**Dataset entries**
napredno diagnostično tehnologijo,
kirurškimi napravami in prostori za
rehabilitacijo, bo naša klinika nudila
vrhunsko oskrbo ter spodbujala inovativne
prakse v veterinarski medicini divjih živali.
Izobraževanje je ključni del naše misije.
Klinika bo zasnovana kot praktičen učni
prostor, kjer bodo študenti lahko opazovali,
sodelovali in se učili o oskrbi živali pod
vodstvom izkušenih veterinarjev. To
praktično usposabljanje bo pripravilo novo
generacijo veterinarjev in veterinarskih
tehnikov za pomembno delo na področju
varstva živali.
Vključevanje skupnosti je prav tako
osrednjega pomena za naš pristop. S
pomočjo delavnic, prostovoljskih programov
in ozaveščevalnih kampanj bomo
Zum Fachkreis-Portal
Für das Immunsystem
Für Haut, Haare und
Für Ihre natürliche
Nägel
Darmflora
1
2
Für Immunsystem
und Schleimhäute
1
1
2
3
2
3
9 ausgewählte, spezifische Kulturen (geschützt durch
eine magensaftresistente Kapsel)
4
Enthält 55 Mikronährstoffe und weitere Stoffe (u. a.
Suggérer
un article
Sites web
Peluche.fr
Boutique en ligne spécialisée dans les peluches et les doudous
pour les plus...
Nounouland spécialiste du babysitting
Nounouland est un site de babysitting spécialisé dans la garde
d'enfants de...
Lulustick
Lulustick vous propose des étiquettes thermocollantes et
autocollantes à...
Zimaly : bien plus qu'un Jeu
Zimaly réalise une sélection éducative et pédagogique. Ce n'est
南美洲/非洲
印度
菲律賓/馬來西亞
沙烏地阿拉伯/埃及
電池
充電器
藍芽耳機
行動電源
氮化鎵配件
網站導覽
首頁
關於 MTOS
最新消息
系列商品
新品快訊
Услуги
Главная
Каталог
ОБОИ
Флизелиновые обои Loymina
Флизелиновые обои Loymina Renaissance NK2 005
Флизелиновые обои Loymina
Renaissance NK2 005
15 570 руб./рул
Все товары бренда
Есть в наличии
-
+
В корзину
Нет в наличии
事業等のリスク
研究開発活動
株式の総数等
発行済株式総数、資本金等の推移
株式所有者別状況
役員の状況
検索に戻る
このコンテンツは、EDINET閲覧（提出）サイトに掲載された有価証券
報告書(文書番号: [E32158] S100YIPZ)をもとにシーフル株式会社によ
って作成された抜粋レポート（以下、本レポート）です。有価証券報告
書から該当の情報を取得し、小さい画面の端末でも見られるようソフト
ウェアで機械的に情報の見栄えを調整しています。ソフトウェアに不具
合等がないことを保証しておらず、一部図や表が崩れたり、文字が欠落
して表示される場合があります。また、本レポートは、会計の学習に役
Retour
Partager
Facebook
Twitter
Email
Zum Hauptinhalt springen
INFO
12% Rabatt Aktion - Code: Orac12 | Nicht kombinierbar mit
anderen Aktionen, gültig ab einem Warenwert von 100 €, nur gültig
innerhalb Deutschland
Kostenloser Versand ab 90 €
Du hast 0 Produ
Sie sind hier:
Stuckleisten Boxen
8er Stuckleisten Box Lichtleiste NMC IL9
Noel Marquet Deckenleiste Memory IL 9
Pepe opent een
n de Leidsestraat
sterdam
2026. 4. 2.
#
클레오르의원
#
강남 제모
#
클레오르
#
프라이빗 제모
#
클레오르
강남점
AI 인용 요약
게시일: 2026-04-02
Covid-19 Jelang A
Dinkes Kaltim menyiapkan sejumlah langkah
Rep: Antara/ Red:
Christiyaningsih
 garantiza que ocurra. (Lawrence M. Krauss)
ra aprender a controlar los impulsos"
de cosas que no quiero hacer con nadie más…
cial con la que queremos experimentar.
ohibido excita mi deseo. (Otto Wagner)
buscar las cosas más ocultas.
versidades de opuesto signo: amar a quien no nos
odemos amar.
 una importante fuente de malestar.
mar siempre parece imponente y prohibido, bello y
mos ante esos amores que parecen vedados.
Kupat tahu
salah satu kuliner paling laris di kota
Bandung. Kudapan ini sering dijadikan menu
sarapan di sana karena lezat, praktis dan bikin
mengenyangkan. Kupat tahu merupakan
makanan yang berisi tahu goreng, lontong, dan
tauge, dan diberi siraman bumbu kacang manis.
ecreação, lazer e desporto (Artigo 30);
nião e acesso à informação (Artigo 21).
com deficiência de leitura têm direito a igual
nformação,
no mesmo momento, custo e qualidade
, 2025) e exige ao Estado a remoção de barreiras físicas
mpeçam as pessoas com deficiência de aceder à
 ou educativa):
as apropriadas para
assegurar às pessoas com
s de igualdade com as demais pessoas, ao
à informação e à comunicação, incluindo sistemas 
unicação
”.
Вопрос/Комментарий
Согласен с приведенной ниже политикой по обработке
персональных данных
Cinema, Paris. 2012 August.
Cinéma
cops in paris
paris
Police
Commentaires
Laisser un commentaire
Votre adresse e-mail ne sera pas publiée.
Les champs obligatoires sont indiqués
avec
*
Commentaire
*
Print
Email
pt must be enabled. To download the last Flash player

**WORK ITEM**
Please copy the lines in the records above between the one holding "rehabilitacijo, bo naša klinika nudila" and the one holding "Nounouland est un", inclusive, exactly and with no other line.

**OUTPUT**
rehabilitacijo, bo naša klinika nudila
vrhunsko oskrbo ter spodbujala inovativne
prakse v veterinarski medicini divjih živali.
Izobraževanje je ključni del naše misije.
Klinika bo zasnovana kot praktičen učni
prostor, kjer bodo študenti lahko opazovali,
sodelovali in se učili o oskrbi živali pod
vodstvom izkušenih veterinarjev. To
praktično usposabljanje bo pripravilo novo
generacijo veterinarjev in veterinarskih
tehnikov za pomembno delo na področju
varstva živali.
Vključevanje skupnosti je prav tako
osrednjega pomena za naš pristop. S
pomočjo delavnic, prostovoljskih programov
in ozaveščevalnih kampanj bomo
Zum Fachkreis-Portal
Für das Immunsystem
Für Haut, Haare und
Für Ihre natürliche
Nägel
Darmflora
1
2
Für Immunsystem
und Schleimhäute
1
1
2
3
2
3
9 ausgewählte, spezifische Kulturen (geschützt durch
eine magensaftresistente Kapsel)
4
Enthält 55 Mikronährstoffe und weitere Stoffe (u. a.
Suggérer
un article
Sites web
Peluche.fr
Boutique en ligne spécialisée dans les peluches et les doudous
pour les plus...
Nounouland spécialiste du babysitting
Nounouland est un site de babysitting spécialisé dans la garde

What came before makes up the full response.